Оружия было много, но в цене особенное — для маленьких рук. Из ТТ пацан и в корову не попадет, так что искали дефицитные браунинги. А остального сколько хочешь. У меня в сарае на 16-й линии миномет стоял. Пацаны наганы в пристенок проигрывали. Мы в войну ходили играть на Лютеранское кладбище. Могилы с немецкими фамилиями у нас там за фашистов шли. Так что все, что там отбито, это нами из пистолетов и пулеметов отбито. Там малины много росло, в склепах нищие жили. В кинофильме «Брат», где они в склепе сидят, показали крохи от прошлого.

В середине 50-х умыкнули мы с Крестовского острова хорошую медь — срезали с яхты ночью киль и сдали на Донской переулок в утильсырье. Нас кинули — просто не заплатили. Так мы взяли артиллерийский порох — длинный такой, макаронами назывался, кусок мыла — динамит, привязали РГП — ручную гранату противопехотную, к ней лесочку подлинней и рванули ночью. Так жахнуло, что отчетность товароведа до Среднего проспекта разлетелась.

Никто языком не сболтнул. Мне мать всегда твердила: «Тебя спрашивают, а ты молчи». Я потом при задержаниях на допросах спать научился. Нас обучала не только улица. В нашем доме жил Циммерман — царский офицер. Он еще с Буденным до Варшавы дошел. Он все сидел на балконе, подперев подбородок клюкой. Все говорил: «Только в войну и отдохнул, когда выпустили из лагеря». Много знал, красиво говорил. Тетка моя выпьет «Стрелецкую», беломорину в зубы, на груди два ордена Красной Звезды и учит: «Дружинники вас лупят, потому что им бабы не дают».

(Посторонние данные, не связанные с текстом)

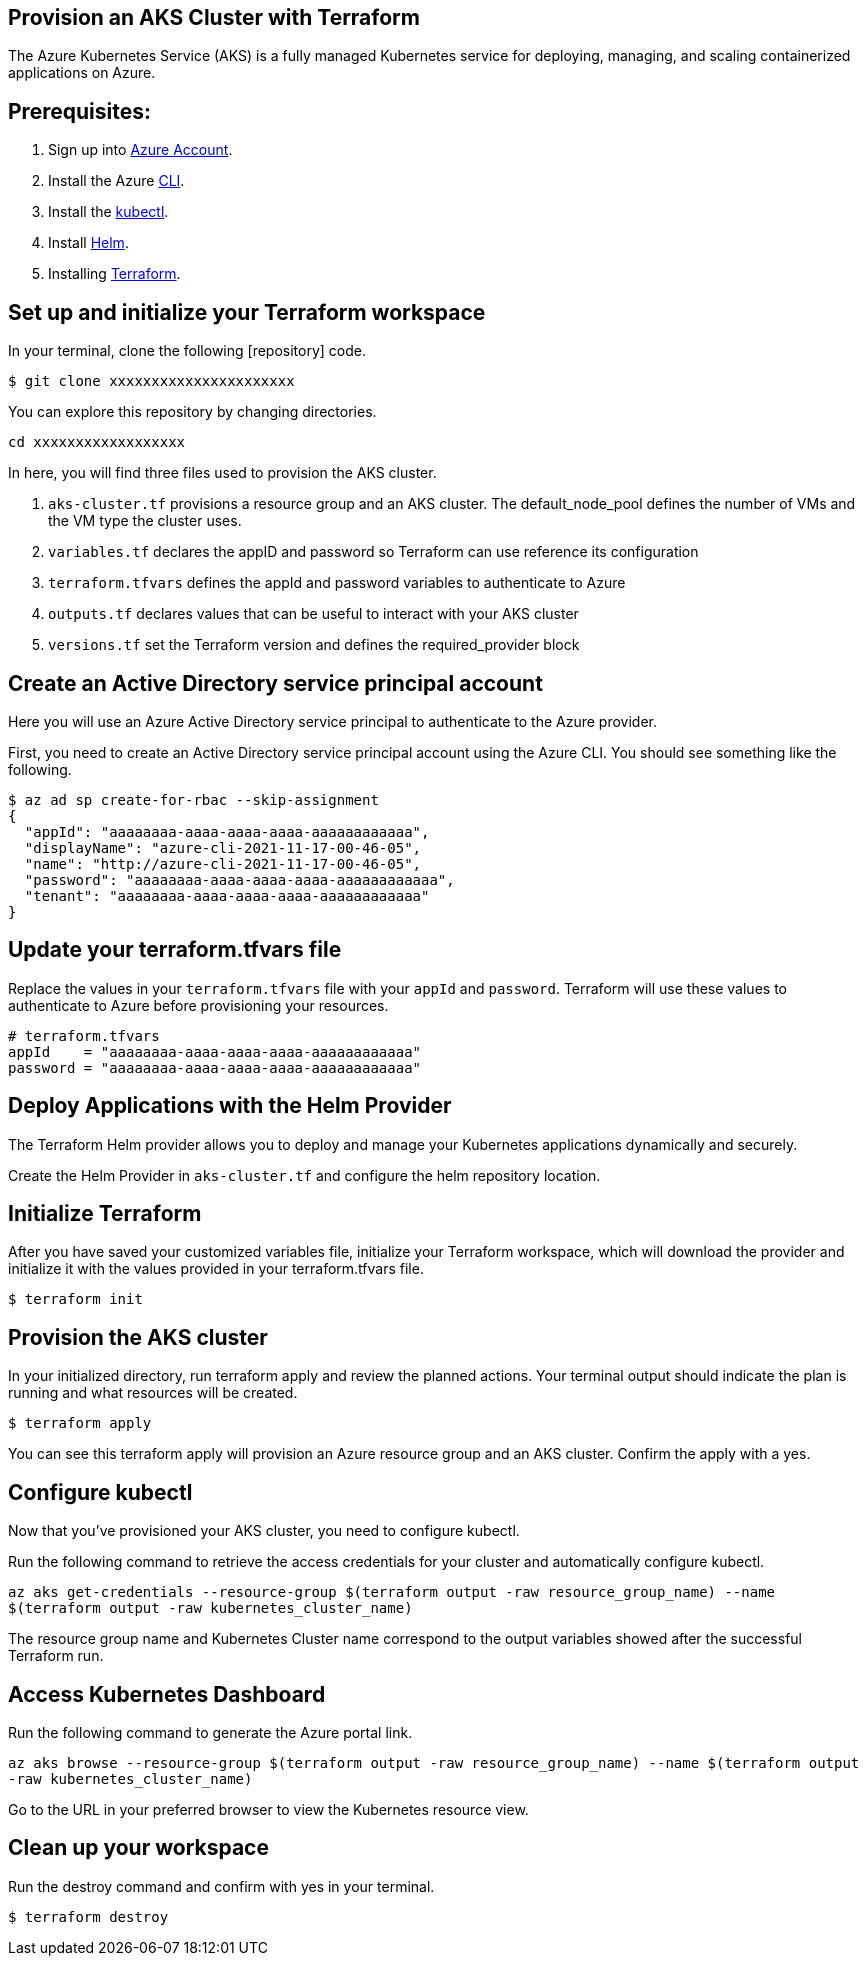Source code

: 
== Provision an AKS Cluster with Terraform

:url-az-account: https://portal.azure.com/#home

:url-az-CLI:  https://docs.microsoft.com/en-us/cli/azure/?view=azure-cli-latest

:url-az-kubectl: https://docs.microsoft.com/en-us/azure/aks/tutorial-kubernetes-deploy-cluster?tabs=azure-cli

:url-helm:  https://helm.sh/docs/intro/install/

:url-terraform: https://learn.hashicorp.com/tutorials/terraform/install-cli

:url-repo-code:

The Azure Kubernetes Service (AKS) is a fully managed Kubernetes service for deploying, managing, and scaling containerized applications on Azure.

== *Prerequisites:*

. Sign up into {url-az-account}[Azure Account].
. Install the Azure {url-az-CLI}[CLI].
. Install the {url-az-kubectl}[kubectl].
. Install {url-helm}[Helm].
. Installing {url-terraform}[Terraform].

== *Set up and initialize your Terraform workspace*
In your terminal, clone the following {url-repo-code}[repository] code.

`$ git clone xxxxxxxxxxxxxxxxxxxxxx`

You can explore this repository by changing directories.

`cd xxxxxxxxxxxxxxxxxx`

In here, you will find three files used to provision the AKS cluster.

1. `aks-cluster.tf` provisions a resource group and an AKS cluster. The default_node_pool defines the number of VMs and the VM type the cluster uses.

2. `variables.tf` declares the appID and password so Terraform can use reference its configuration

3. `terraform.tfvars` defines the appId and password variables to authenticate to Azure

4. `outputs.tf` declares values that can be useful to interact with your AKS cluster


5. `versions.tf` set the Terraform version and defines the required_provider block

== *Create an Active Directory service principal account*

Here you will use an Azure Active Directory service principal to authenticate to the Azure provider. 

First, you need to create an Active Directory service principal account using the Azure CLI. You should see something like the following.

```
$ az ad sp create-for-rbac --skip-assignment
{
  "appId": "aaaaaaaa-aaaa-aaaa-aaaa-aaaaaaaaaaaa",
  "displayName": "azure-cli-2021-11-17-00-46-05",
  "name": "http://azure-cli-2021-11-17-00-46-05",
  "password": "aaaaaaaa-aaaa-aaaa-aaaa-aaaaaaaaaaaa",
  "tenant": "aaaaaaaa-aaaa-aaaa-aaaa-aaaaaaaaaaaa"
}

```

== *Update your terraform.tfvars file*

Replace the values in your `terraform.tfvars` file with your `appId` and `password`. Terraform will use these values to authenticate to Azure before provisioning your resources. 

```
# terraform.tfvars
appId    = "aaaaaaaa-aaaa-aaaa-aaaa-aaaaaaaaaaaa"
password = "aaaaaaaa-aaaa-aaaa-aaaa-aaaaaaaaaaaa" 

```
== *Deploy Applications with the Helm Provider*
The Terraform Helm provider allows you to deploy and manage your Kubernetes applications dynamically and securely.

Create the Helm Provider in `aks-cluster.tf` and configure the helm repository location.

== *Initialize Terraform*
After you have saved your customized variables file, initialize your Terraform workspace, which will download the provider and initialize it with the values provided in your terraform.tfvars file.

`$ terraform init`

== *Provision the AKS cluster*
In your initialized directory, run terraform apply and review the planned actions. Your terminal output should indicate the plan is running and what resources will be created.

`$ terraform apply`

You can see this terraform apply will provision an Azure resource group and an AKS cluster. Confirm the apply with a yes.

== *Configure kubectl*

Now that you've provisioned your AKS cluster, you need to configure kubectl.

Run the following command to retrieve the access credentials for your cluster and automatically configure kubectl.

`az aks get-credentials --resource-group $(terraform output -raw resource_group_name) --name $(terraform output -raw kubernetes_cluster_name)`

The resource group name and Kubernetes Cluster name correspond to the output variables showed after the successful Terraform run.

== *Access Kubernetes Dashboard*
Run the following command to generate the Azure portal link.

`az aks browse --resource-group $(terraform output -raw resource_group_name) --name $(terraform output -raw kubernetes_cluster_name)`

Go to the URL in your preferred browser to view the Kubernetes resource view.

== *Clean up your workspace*
Run the destroy command and confirm with yes in your terminal.

`$ terraform destroy`


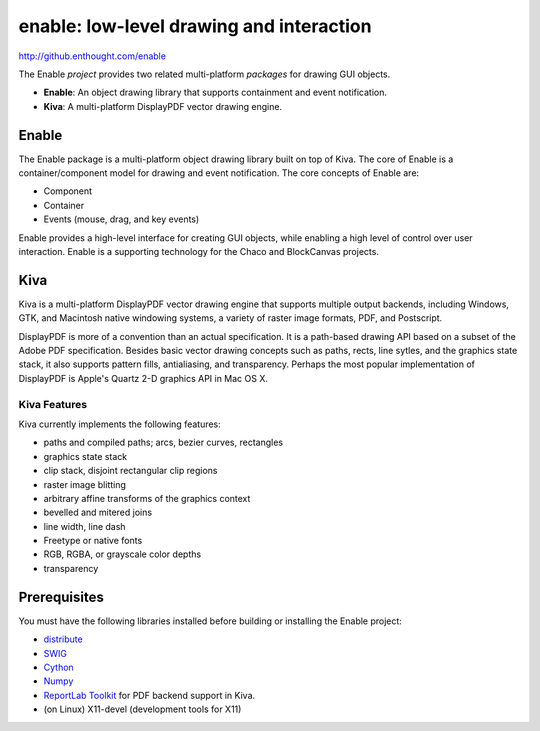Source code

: =========================================
enable: low-level drawing and interaction
=========================================

http://github.enthought.com/enable

.. image:: https://api.travis-ci.org/enthought/enable.png?branch=master
   :target: https://travis-ci.org/enthought/enable
   :alt: Build status

The Enable *project* provides two related multi-platform *packages* for drawing
GUI objects.

- **Enable**: An object drawing library that supports containment and event
  notification.
- **Kiva**: A multi-platform DisplayPDF vector drawing engine.

Enable
------

The Enable package is a multi-platform object drawing library built on top of
Kiva. The core of Enable is a container/component model for drawing and event
notification. The core concepts of Enable are:

- Component
- Container
- Events (mouse, drag, and key events)

Enable provides a high-level interface for creating GUI objects, while
enabling a high level of control over user interaction. Enable is a supporting
technology for the Chaco and BlockCanvas projects.


Kiva
----

Kiva is a multi-platform DisplayPDF vector drawing engine that supports
multiple output backends, including Windows, GTK, and Macintosh native
windowing systems, a variety of raster image formats, PDF, and Postscript.

DisplayPDF is more of a convention than an actual specification. It is a
path-based drawing API based on a subset of the Adobe PDF specification.
Besides basic vector drawing concepts such as paths, rects, line sytles, and
the graphics state stack, it also supports pattern fills, antialiasing, and
transparency. Perhaps the most popular implementation of DisplayPDF is
Apple's Quartz 2-D graphics API in Mac OS X.

Kiva Features
`````````````
Kiva currently implements the following features:

- paths and compiled paths; arcs, bezier curves, rectangles
- graphics state stack
- clip stack, disjoint rectangular clip regions
- raster image blitting
- arbitrary affine transforms of the graphics context
- bevelled and mitered joins
- line width, line dash
- Freetype or native fonts
- RGB, RGBA, or grayscale color depths
- transparency


Prerequisites
-------------

You must have the following libraries installed before building or installing
the Enable project:

* `distribute <http://pypi.python.org/pypi/distribute>`_
* `SWIG <http://www.swig.org/>`_
* `Cython <http://www.cython.org>`_
* `Numpy <http://pypi.python.org/pypi/numpy>`_
* `ReportLab Toolkit <http://www.reportlab.org/rl_toolkit.html/>`_ for PDF
  backend support in Kiva.
* (on Linux) X11-devel (development tools for X11)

Поэтому за стук могли порезать запросто. Это вам не бандитские посиделки. Время было и подлое — воронки по ночам людей собирали. Время было и доброе — если кто пироги во дворе печет, то всем по кусочку достанется.

Потом в центре время началось удобное.

А в 80-е пришли быки, и вскоре кончилось Ленинградское время.
djamix
Миша, брат, Putevrot думаю, тебе интересно будет почитать)
Putevrot
Такие времена везде были. Возьми любой район, город, везде так.
Я в 1982 в Нарве на мосту Дружбы с Ивангородцами бился. Там примерно 100 на 100 влезло.
Ментовский бобик приехал, его подняли и скинули с моста с ментами внутри.
Потом ВВ облаву делали по обоим городам.
А теперь только дрочеры остались.
А гопота на солях торчит. Никаких идей, никаких лозунгов.
djamix
У нас в Сочи такое было аж в 70-80-х, (девяностые само собой, но уже не районные варианты), сейчас тихо.

А вот в Ульяновске, откуда у меня жена — там был пиздец еще в нулевых. И говорят, ничего толком не изменилось.